By Jamie Johansson, Butte County olive grower
It's finally hot; last week saw temperatures reaching 100-degrees plus. It would be easy to complain, if it wasn't only four weeks ago that I was standing in a downpour at a farmers market complaining with other farmers about the weather being cold and miserable.
Certainly the oddest spring in the last 20 years for our farm has resulted in a sporadic bloom in the orchard. I generally plan on the orchard being in full bloom by May 15 and the orchards have already had one irrigation cycle. For the first time, I had olive trees blooming in June and another inch of rain fell in the middle of June.
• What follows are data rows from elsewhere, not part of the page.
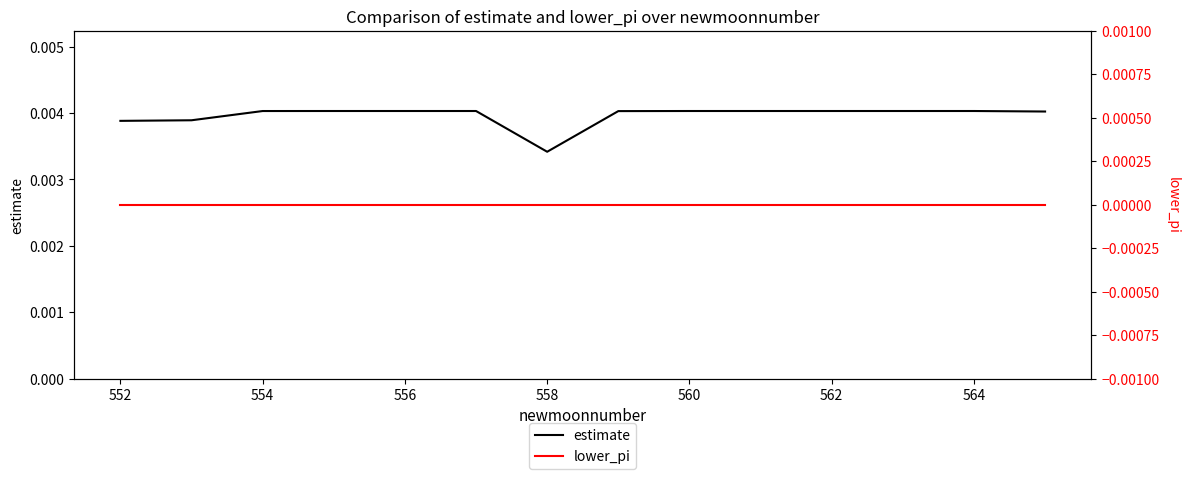

Where is estimate nearest to the value 0?

558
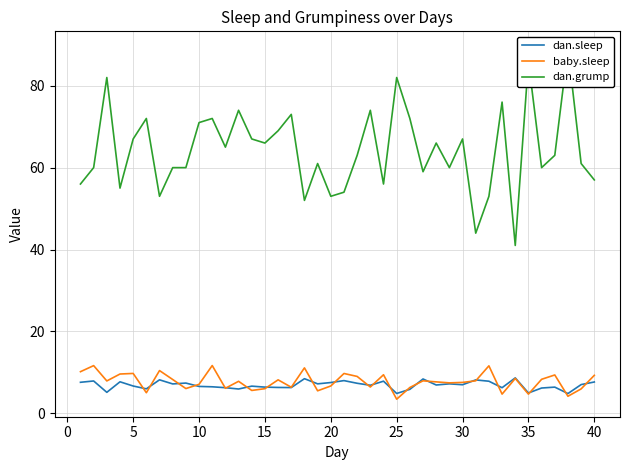

What is the minimum value for baby.sleep?

3.5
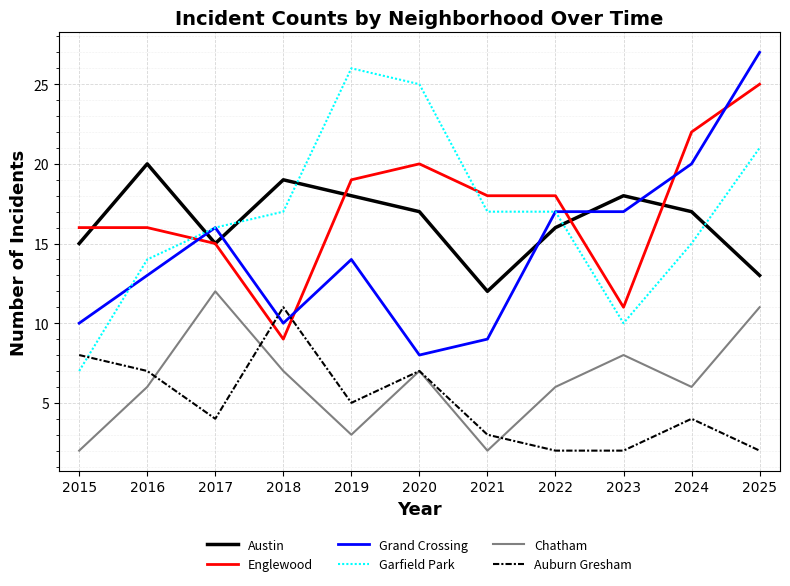

How many lines are shown in the chart?

6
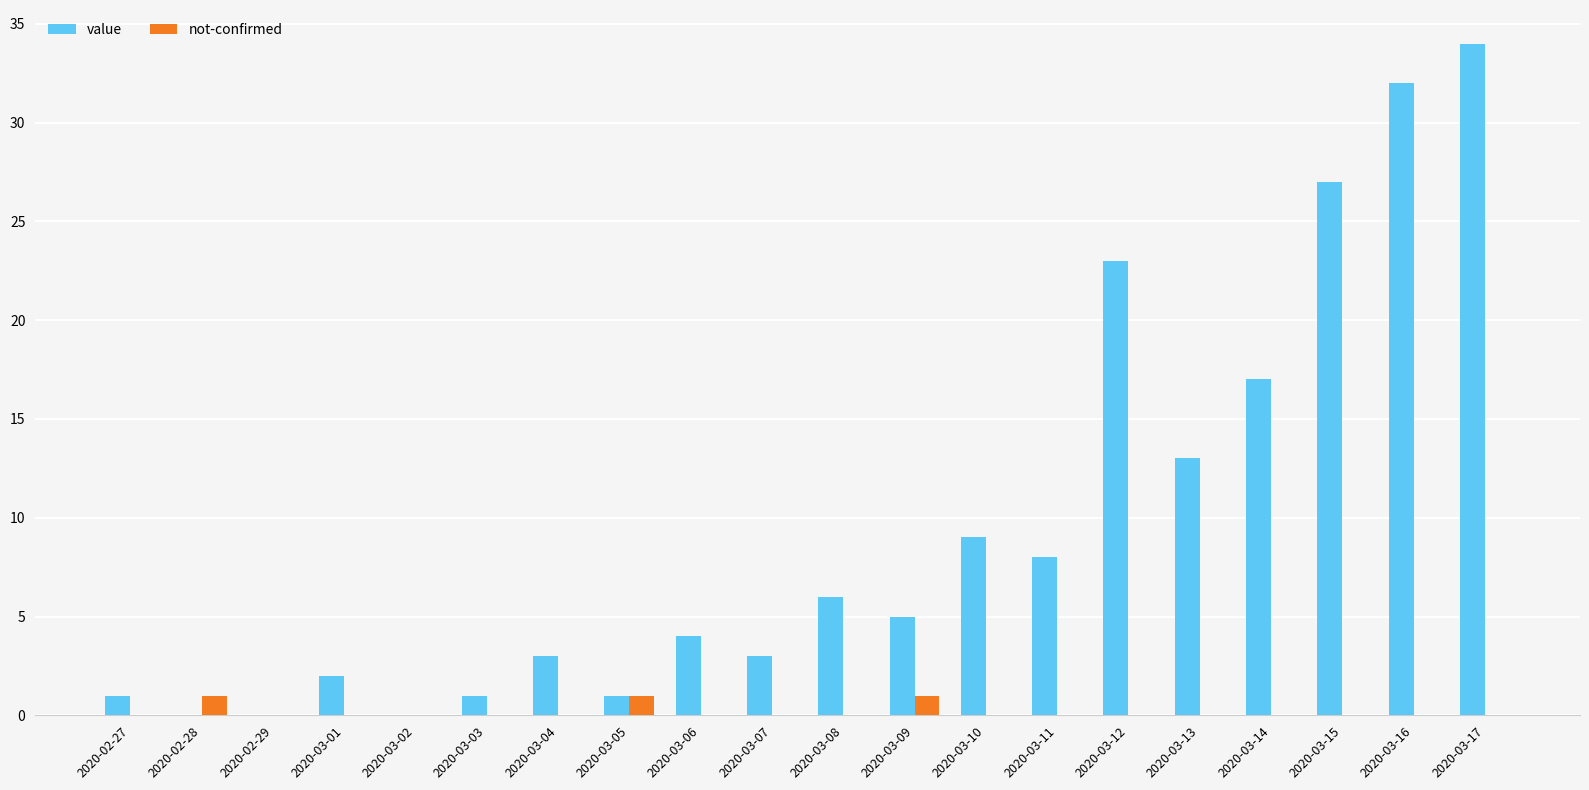

What is the highest value of the value series?

34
It's not a good sign for a bumper crop this winter, but as the olives begin to appear (about the size of peas now), all does not appear lost.
I'm looking forward to forcasted days of low to mid-80 degree weather. With Lake Oroville finally at capacity and improved weather, our farmers markets and tasting room have seen increased traffic as people start to take those day or weekend trips they put off because of the poor weather in the spring.
By Dino Giacomazzi, Kings County dairy farmer
The summer heat in the south valley has seen wide swings in temperature. One week it's hot, the next it's not. Cows are not fans of heat and production drops during hot periods. Lucky for them, we have fairly advanced cooling systems in place to help them get through it.
Even though current milk prices are at near-record levels (primarily driven by export demand), high feed costs are still causing thin margins for producers. Corn is bouncing around at record levels, transportation costs are high, and alfalfa supply and quality is low. Many producers in the area are currently looking to utilize put options on milk futures to protect margins over the next year.
There is a lot of discussion throughout the nation on the Foundation for the Future plan. (See story, Page 1). This plan aims to minimize milk volatility by reforming the current milk marketing system. The plan includes a program similar to crop insurance, deregulating federal milk markets, and includes a milk supply management program. The program is expected to be included in the next farm bill.